Tuesday, February 14, 2006

278. Doubt

Interrupting myself for a moment of self-doubt, a part of the larger story I wish I knew how to transcend and banish.

Today I received constructive criticism from a person I respect a great deal about something I did when leading services, a technical issue small in itself but affecting the bigger picture. It was couched in praise and suggestions for improvement, delivered with tact, good humor, and gratitude, and in no way implied that I didn't belong up at the bima.

But all I could hear, at the moment this criticism was offered, was: You're being judged by rabbis and professional musicians. Our standards are high. You need to improve. And my unspoken response: what if I don't, or can't? Will I lose the gift of this privilege?
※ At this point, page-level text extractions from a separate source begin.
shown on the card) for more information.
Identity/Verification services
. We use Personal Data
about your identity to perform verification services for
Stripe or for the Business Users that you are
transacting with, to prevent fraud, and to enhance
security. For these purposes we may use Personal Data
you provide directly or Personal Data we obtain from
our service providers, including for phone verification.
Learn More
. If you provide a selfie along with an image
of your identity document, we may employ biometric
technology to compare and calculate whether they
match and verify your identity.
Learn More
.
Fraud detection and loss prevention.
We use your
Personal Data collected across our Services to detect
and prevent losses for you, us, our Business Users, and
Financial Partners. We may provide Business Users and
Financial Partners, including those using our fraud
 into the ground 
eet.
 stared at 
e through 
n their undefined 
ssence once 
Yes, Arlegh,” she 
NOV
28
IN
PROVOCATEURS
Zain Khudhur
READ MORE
I realize now that I should be honored by the very occasion of this conversation; I've been deemed capable of fixing the problem, and will have an opportunity to do so. But I'm terrified of forfeiting the trust of those who allow me to pray and make music at their sides. I know not to put them on a pedestal; they're as normal and flawed as the rest of us. But I really have never before met this sort of people. Although I've figured out how to act like myself in their presence, in truth I always feel like I've been dropped in the middle of a science fiction story about highly evolved beings who come to visit, teach us to be good and wise, and then move on to some other planet. Precious and fragile, utterly foreign, and completely right. I keep expecting to wake up, in sadness, from a selfish dream about feeling whole.
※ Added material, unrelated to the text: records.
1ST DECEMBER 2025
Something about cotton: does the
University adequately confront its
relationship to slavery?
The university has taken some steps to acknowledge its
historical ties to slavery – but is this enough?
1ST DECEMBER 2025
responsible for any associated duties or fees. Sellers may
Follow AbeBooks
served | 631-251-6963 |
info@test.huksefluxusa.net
I know all of this has much less to do with the truth of the situation than with my own personal mishegas. I'll re-read this post and wonder how I could have been silly enough to imagine I didn't deserve such joy. And the cycle of doubt will repeat a few weeks later; I'm a slow learner.


Regina said...

It's funny, though, aa, but I think the more meaning something has for us, the more a criticism about that something, even couched in loving terms, can affect us. If what you do at the bimah wasn't so important to you, then the criticsm wouldn't be either...

alto artist said...

Very true... (I'm a little calmer now, after a good night's sleep.)

Barefoot Jewess said...

We all have areas where we feel vulnerable- areas informed by our past. Self-talk is good, but exploring that area and facing it might help as well.

I know what you mean about hearing something "constructive" from people you think the world of; it *is* hard not to place them on a pedestal, as well.

I do think that this really is about how worthy you feel (and this is not about humility, which does not involve feeling low). What helps me is realising that lke all others, G-d did give me gifts and He places me in situations where I can use them. I find that concentrating on the fact that my talent is a gift from G-d levels the playing field. It is just is. And so, you are.

Sometimes, I think, we have difficulty in acknowledging and accepting that indeed, we do have gifts. And then, seeing that they come from G-d. I find it places everything in a whole new perspective.

alto artist said...

Barefoot J., I thank you for your wisdom... I have done a lot of thinking about this issue, and my brain understands why my heart reacts...but it still reacts. You are right: I need to keep remembering those gifts, and be grateful above all.

alto artist said...

Oh, you're certainly not alone! Thanks for visiting (and for giving me a link on your blog).